In the event, across countries, developed and developing, the availability and use of mortgage loans, and the resulting demand in the residential property market, has resulted in a degree of buoyancy in real (consumer price inflation adjusted) residential property prices, as captured in statistics from the Bank for Internationalist Settlements. In both the US and the Euro area (Charts 1 and 2), property prices have risen sharply in recent years — since 2012 in the case of the US and 2014 in the case of the EU. As a result, real residential property prices are way above their post crisis troughs, and slowly approaching their pre-crisis peaks. However, as Chart 3 shows, within Europe there are countries in which real residential property prices have been stagnant (France) or falling (Italy), where in others they have been rising (Germany).
This is curious because an impression has gained ground that because of common drivers affecting asset markets in all countries, there is a now a high degree of synchronization of housing price movements. The IMF’s April 2018 edition of the Global Financial Stability Report, for example, argues: “The international transmission of financial conditions, such as those occurring because of a change in monetary policy in one large country, usually occurs through capital flows.
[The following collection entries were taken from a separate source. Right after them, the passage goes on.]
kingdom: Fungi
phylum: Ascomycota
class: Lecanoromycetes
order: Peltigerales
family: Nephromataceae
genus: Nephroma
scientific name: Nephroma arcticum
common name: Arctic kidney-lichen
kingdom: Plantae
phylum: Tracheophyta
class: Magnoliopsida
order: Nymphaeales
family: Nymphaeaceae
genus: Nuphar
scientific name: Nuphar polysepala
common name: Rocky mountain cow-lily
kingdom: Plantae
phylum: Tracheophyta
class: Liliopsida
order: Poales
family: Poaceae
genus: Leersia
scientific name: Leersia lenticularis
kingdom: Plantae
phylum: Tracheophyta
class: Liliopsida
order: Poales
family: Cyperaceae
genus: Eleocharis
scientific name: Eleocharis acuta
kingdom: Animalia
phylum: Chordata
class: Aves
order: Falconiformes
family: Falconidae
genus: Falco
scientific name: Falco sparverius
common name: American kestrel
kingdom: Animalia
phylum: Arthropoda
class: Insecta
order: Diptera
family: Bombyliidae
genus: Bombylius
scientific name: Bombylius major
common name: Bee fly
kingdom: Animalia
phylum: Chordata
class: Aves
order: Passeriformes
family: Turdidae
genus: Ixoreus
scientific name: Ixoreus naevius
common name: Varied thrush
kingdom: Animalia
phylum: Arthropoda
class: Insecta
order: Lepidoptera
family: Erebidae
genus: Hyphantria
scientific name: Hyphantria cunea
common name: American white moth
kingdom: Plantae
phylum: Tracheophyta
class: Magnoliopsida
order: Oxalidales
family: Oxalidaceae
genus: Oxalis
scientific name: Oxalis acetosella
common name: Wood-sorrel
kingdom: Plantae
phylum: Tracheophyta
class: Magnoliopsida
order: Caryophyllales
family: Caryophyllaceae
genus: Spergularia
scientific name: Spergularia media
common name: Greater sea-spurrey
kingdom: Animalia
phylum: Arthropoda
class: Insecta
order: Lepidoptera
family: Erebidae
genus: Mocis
These flows do not need to go directly into housing investments as long as they affect credit availability and mortgage rates in the receiving country. In addition, an increase in the global demand for safe assets may compress the rates of sovereign bonds considered as low risk, thereby holding down mortgage rates and supporting booming house prices across many countries at once.”
This case for synchronisation of housing price trends originates from evidence from emerging markets like China and India, where too real property prices, as captured by the database of the Bank for International Settlements, have risen — interestingly, far more sharply and for a longer period in India than in China. But, even among so-called “emerging markets”, the trend has not been so clear cut. There have been many in which prices have been sticky if not stagnant.
This only reflects the fact that even if massive liquidity infusion triggers capital movements into countries across the world, not all countries are targets. Countries which are chosen for specific reasons as targets for capital flows are the principal beneficiaries of the inflow either directly into their asset market or through intermediaries who leverage that capital to provide credit, which in turn flows into asset markets. Combine that with the fact that performance varies across advanced country economies, and capital flows to asset markets varies across countries.
In sum, global housing markets reflect two tendencies in the currently globalised world. An overall average tendency for residential property prices to rise because of the surfeit of liquidity in search of returns. And an unequal distribution of the rise in residential property prices across countries within the OECD and outside it. But under this complex scenario lies the reality that this asset price inflation has been generated by the liquidity created by central banks in the advanced countries to address the recession they were experiencing. That implies, in turn, that many developing countries are prone to an unwinding of unsustainable asset prices in ways that can be damaging. In the long run, regulation to limit interdependence seems to be necessary to reduce vulnerability and enhance policy space.